[Dataset excerpts]

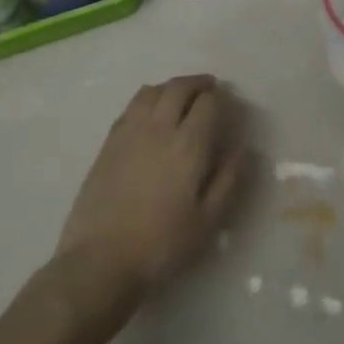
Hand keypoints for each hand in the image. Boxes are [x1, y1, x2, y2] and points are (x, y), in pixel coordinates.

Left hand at [53, 75, 246, 308]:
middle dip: (197, 83)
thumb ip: (228, 179)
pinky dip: (148, 99)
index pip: (208, 103)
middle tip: (209, 88)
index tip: (229, 102)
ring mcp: (129, 132)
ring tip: (181, 95)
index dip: (221, 97)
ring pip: (152, 91)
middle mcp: (159, 128)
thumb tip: (243, 147)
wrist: (99, 260)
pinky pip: (131, 106)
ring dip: (171, 87)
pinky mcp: (108, 143)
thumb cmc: (161, 245)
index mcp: (188, 145)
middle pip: (179, 88)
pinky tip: (151, 112)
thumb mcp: (207, 221)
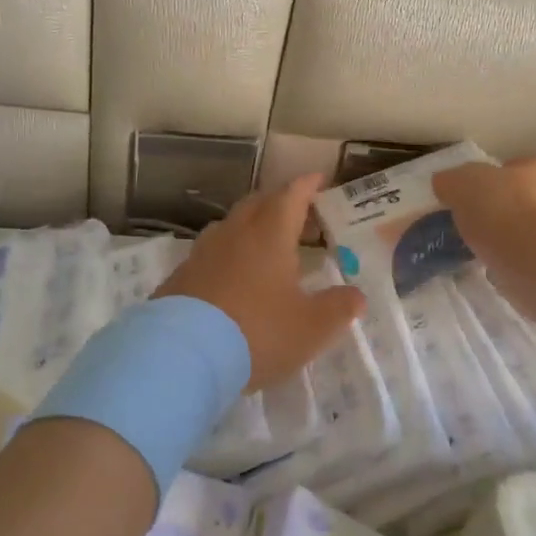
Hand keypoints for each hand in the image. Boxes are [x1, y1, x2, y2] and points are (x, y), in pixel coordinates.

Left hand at [155, 174, 366, 392]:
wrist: (183, 356)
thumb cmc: (258, 332)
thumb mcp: (311, 328)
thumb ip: (338, 308)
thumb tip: (356, 296)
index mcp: (270, 236)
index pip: (291, 197)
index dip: (306, 186)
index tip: (318, 178)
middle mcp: (234, 235)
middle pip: (257, 205)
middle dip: (278, 202)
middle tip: (296, 212)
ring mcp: (202, 255)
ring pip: (229, 227)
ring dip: (249, 227)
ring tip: (264, 243)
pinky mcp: (179, 278)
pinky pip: (209, 255)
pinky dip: (226, 257)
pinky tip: (231, 278)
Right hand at [433, 153, 535, 320]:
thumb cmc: (506, 212)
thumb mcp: (464, 186)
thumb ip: (452, 182)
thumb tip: (445, 183)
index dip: (515, 171)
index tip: (494, 186)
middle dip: (513, 208)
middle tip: (482, 220)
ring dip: (515, 239)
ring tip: (484, 249)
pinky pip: (534, 261)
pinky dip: (516, 265)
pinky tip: (495, 271)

→ Requirement: Show a copy of each line from the data that includes the word "middle".

→ Task result:
middle dip: (197, 83)
middle tip: (209, 88)
middle mcp: (159, 128)
middle pip: (179, 88)
middle mcp: (234, 235)
middle pip: (257, 205)
middle dip: (278, 202)
middle tip: (296, 212)
middle dip: (513, 208)
middle tip: (482, 220)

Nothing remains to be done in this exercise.